Dec. 12, 2000 -- The symptoms can be so fleeting, it's easy to ignore them. Yet, a new study shows the subtle, temporary signs of transient ischemic attacks -- or TIAs -- should be taken more seriously by both patients and doctors.
TIA, like a stroke, results from a blood clot in the blood vessels leading to the brain or in the brain itself. The clot temporarily impairs some aspect of brain function, causing stroke-like symptoms such as weakness, numbness in the limbs, difficulty speaking, and double vision. Yet, the symptoms often last only a few minutes to a few hours.
However, "these patients are at substantial risk of stroke, death, heart failure, heart attack, or another TIA," says lead researcher S. Claiborne Johnston, MD, MPH, assistant professor of neurology at the University of California at San Francisco. His study is published in this week's issue of the Journal of the American Medical Association.
"Anyone with symptoms, no matter how transient, should get to the hospital immediately," he tells WebMD. "The risk of stroke is quite high in the first few days, first few months after a TIA."
Johnston's study is the first large-scale analysis of these "mini strokes," a common disorder that affects from 300,000 to 1 million people in the U.S. every year.
Because of their very fleeting nature, TIAs are not only difficult to diagnose, but the effect on stroke risk has been unclear, Johnston says. "Many go undetected," he tells WebMD. "Largely, physicians have had to rely on their own experience in determining which [patients] were at greater risk for stroke." Only two previous studies of TIA have been performed, both involving small numbers of patients, the last study dating back 15 years.
In his study, Johnston analyzed data on more than 1,700 TIA patients with an average age of 72. During the 90 days after the first TIA, more than 10% of patients returned to the emergency room with a stroke; half of those strokes occurred in the first two days after the TIA.
Moreover, the strokes were fatal for 21% of patients and disabling for another 64%.
In fact, one-quarter of the TIA patients in his study suffered some type of serious medical problem -- whether stroke, death, heart failure, heart attack, or another TIA -- in the first three months following the TIA, Johnston says.

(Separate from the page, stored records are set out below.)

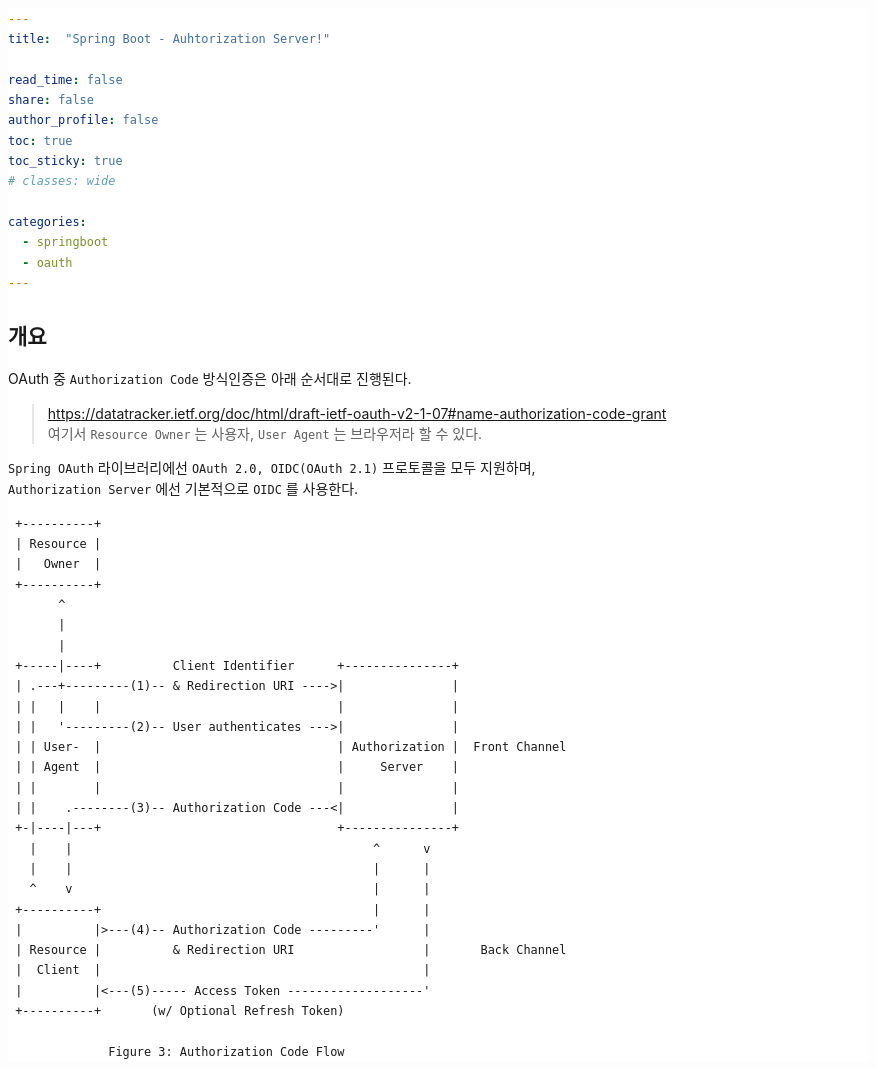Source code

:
 ```yaml
---
title:  "Spring Boot - Auhtorization Server!"

read_time: false
share: false
author_profile: false
toc: true
toc_sticky: true
# classes: wide

categories:
  - springboot
  - oauth
---
```


## 개요  

OAuth 중 `Authorization Code` 방식인증은 아래 순서대로 진행된다.  

> <https://datatracker.ietf.org/doc/html/draft-ietf-oauth-v2-1-07#name-authorization-code-grant>  
> 여기서 `Resource Owner` 는 사용자, `User Agent` 는 브라우저라 할 수 있다.  

`Spring OAuth` 라이브러리에선 `OAuth 2.0, OIDC(OAuth 2.1)` 프로토콜을 모두 지원하며,  
`Authorization Server` 에선 기본적으로 `OIDC` 를 사용한다.  

```
 +----------+
 | Resource |
 |   Owner  |
 +----------+
       ^
       |
       |
 +-----|----+          Client Identifier      +---------------+
 | .---+---------(1)-- & Redirection URI ---->|               |
 | |   |    |                                 |               |
 | |   '---------(2)-- User authenticates --->|               |
 | | User-  |                                 | Authorization |  Front Channel
 | | Agent  |                                 |     Server    |
 | |        |                                 |               |
 | |    .--------(3)-- Authorization Code ---<|               |
 +-|----|---+                                 +---------------+
   |    |                                          ^      v
   |    |                                          |      |
   ^    v                                          |      |
 +----------+                                      |      |
 |          |>---(4)-- Authorization Code ---------'      |
 | Resource |          & Redirection URI                  |       Back Channel
 |  Client  |                                             |
 |          |<---(5)----- Access Token -------------------'
 +----------+       (w/ Optional Refresh Token)
              
              Figure 3: Authorization Code Flow
```
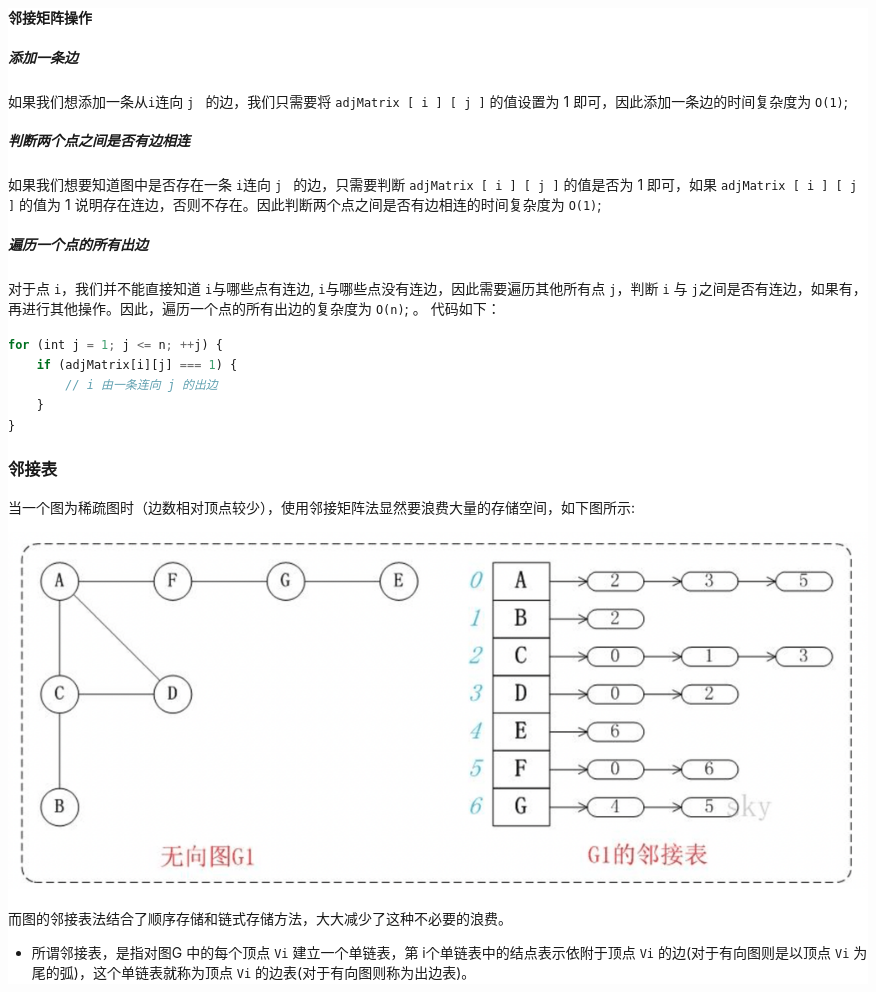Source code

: #### **邻接矩阵操作**

##### **添加一条边**

如果我们想添加一条从` i `连向 `j ` 的边，我们只需要将 `adjMatrix [ i ] [ j ]` 的值设置为 1 即可，因此添加一条边的时间复杂度为 `O(1)`;

##### **判断两个点之间是否有边相连**

如果我们想要知道图中是否存在一条 ` i `连向 `j ` 的边，只需要判断 `adjMatrix [ i ] [ j ]`  的值是否为 1 即可，如果  `adjMatrix [ i ] [ j ]` 的值为 1 说明存在连边，否则不存在。因此判断两个点之间是否有边相连的时间复杂度为  `O(1)`;

##### **遍历一个点的所有出边**

对于点  ` i `，我们并不能直接知道   ` i `与哪些点有连边, ` i `与哪些点没有连边，因此需要遍历其他所有点 `j`，判断 `i` 与 `j`之间是否有连边，如果有，再进行其他操作。因此，遍历一个点的所有出边的复杂度为  `O(n)`; 。 代码如下：

```js
for (int j = 1; j <= n; ++j) {
    if (adjMatrix[i][j] === 1) {
        // i 由一条连向 j 的出边
    }
}
```








### 邻接表

当一个图为稀疏图时（边数相对顶点较少），使用邻接矩阵法显然要浪费大量的存储空间，如下图所示:

![img](../../images/图-邻接表1.png)

而图的邻接表法结合了顺序存储和链式存储方法，大大减少了这种不必要的浪费。

* 所谓邻接表，是指对图G 中的每个顶点 `Vi` 建立一个单链表，第 i个单链表中的结点表示依附于顶点 `Vi` 的边(对于有向图则是以顶点 `Vi`  为尾的弧)，这个单链表就称为顶点 `Vi` 的边表(对于有向图则称为出边表)。
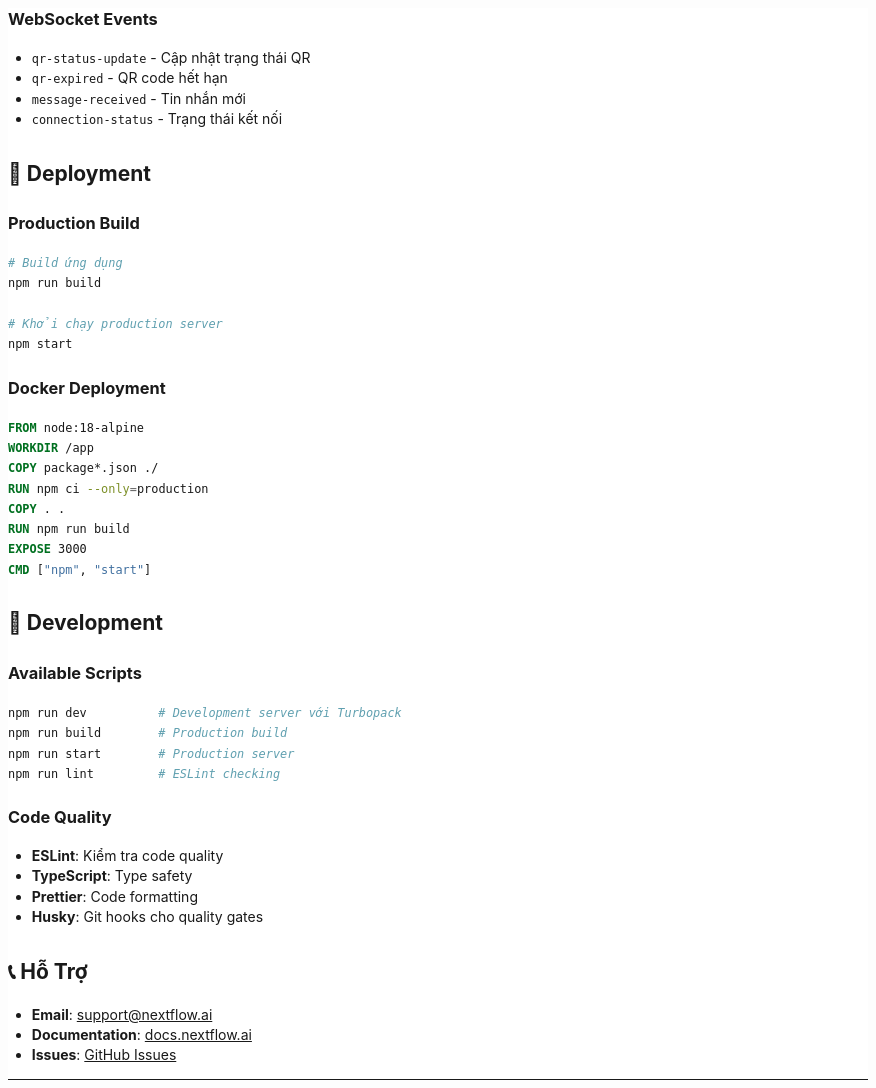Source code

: ### WebSocket Events
- `qr-status-update` - Cập nhật trạng thái QR
- `qr-expired` - QR code hết hạn
- `message-received` - Tin nhắn mới
- `connection-status` - Trạng thái kết nối

## 🚀 Deployment

### Production Build
```bash
# Build ứng dụng
npm run build

# Khởi chạy production server
npm start
```

### Docker Deployment
```dockerfile
FROM node:18-alpine
WORKDIR /app
COPY package*.json ./
RUN npm ci --only=production
COPY . .
RUN npm run build
EXPOSE 3000
CMD ["npm", "start"]
```

## 🔧 Development

### Available Scripts
```bash
npm run dev          # Development server với Turbopack
npm run build        # Production build
npm run start        # Production server
npm run lint         # ESLint checking
```

### Code Quality
- **ESLint**: Kiểm tra code quality
- **TypeScript**: Type safety
- **Prettier**: Code formatting
- **Husky**: Git hooks cho quality gates

## 📞 Hỗ Trợ

- **Email**: support@nextflow.ai
- **Documentation**: [docs.nextflow.ai](https://docs.nextflow.ai)
- **Issues**: [GitHub Issues](https://github.com/nextflow/omni/issues)

---
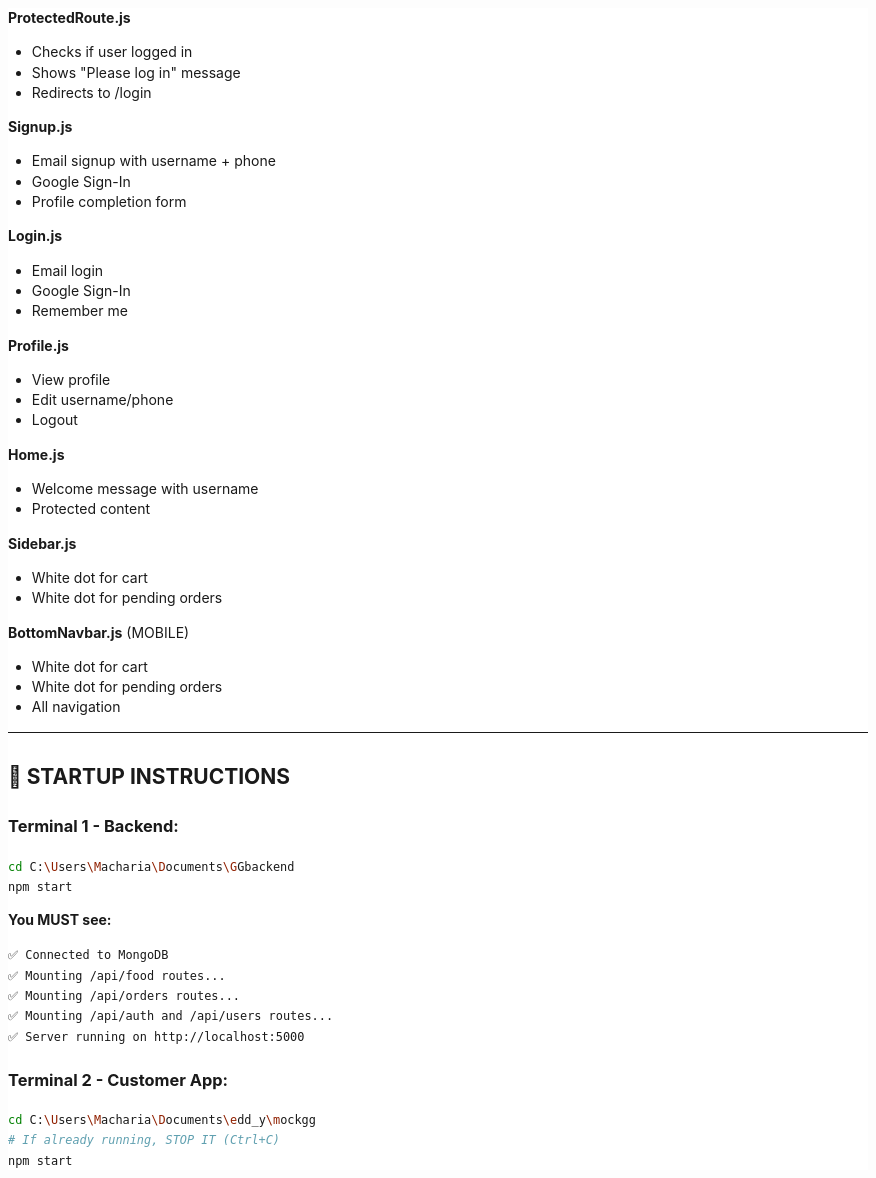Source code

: **ProtectedRoute.js**
- Checks if user logged in
- Shows "Please log in" message
- Redirects to /login

**Signup.js**
- Email signup with username + phone
- Google Sign-In
- Profile completion form

**Login.js**
- Email login
- Google Sign-In
- Remember me

**Profile.js**
- View profile
- Edit username/phone
- Logout

**Home.js**
- Welcome message with username
- Protected content

**Sidebar.js**
- White dot for cart
- White dot for pending orders

**BottomNavbar.js** (MOBILE)
- White dot for cart
- White dot for pending orders
- All navigation

---

## 🚀 **STARTUP INSTRUCTIONS**

### Terminal 1 - Backend:
```bash
cd C:\Users\Macharia\Documents\GGbackend
npm start
```

**You MUST see:**
```
✅ Connected to MongoDB
✅ Mounting /api/food routes...
✅ Mounting /api/orders routes...
✅ Mounting /api/auth and /api/users routes...
✅ Server running on http://localhost:5000
```

### Terminal 2 - Customer App:
```bash
cd C:\Users\Macharia\Documents\edd_y\mockgg
# If already running, STOP IT (Ctrl+C)
npm start
```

The researchers also were able to pinpoint specific risk factors for stroke after a TIA: age over 65, diabetes, a TIA spell lasting longer than 10 minutes, and temporary weakness or speech impairment during the TIA, Johnston tells WebMD. "Each of these symptoms doubled their risk of stroke," he says.
"It's what we've been saying all along -- that if you have symptoms of stroke, get to the hospital," Johnston says. "Now we're saying if your symptoms go away, you still need to get to the hospital."
His study also points to the need for more effective drugs to treat TIA, Johnston tells WebMD. "Ninety-two percent of patients in this study got medications that have been shown to reduce stroke risk, but the medications didn't work. The drugs obviously are not strong enough."
In addition, most patients in the study were given aspirin -- "which is known to reduce stroke risk after TIA," Johnston says. "But it worked in only 20% of cases." He plans future studies of more aggressive treatments.
Calling the study "a major contribution," Jeffrey Saver, MD, neurology director of University of California-Los Angeles Stroke Center, tells WebMD, "This revises our understanding of how frequently TIA leads to stroke. It also suggests that if you have had a TIA, you got lucky, you dodged a bullet this time. But there's no guarantee you will get lucky the next time. If you have a TIA, you need to get to the hospital ER or contact your doctor and be seen -- preferably that same day.
"The study also indicates that people who experience TIA symptoms -- especially those considered to be at high risk -- should be admitted to the hospital so that treatment can get under way to avoid stroke, while those at lower risk may be adequately managed as outpatients," Saver says.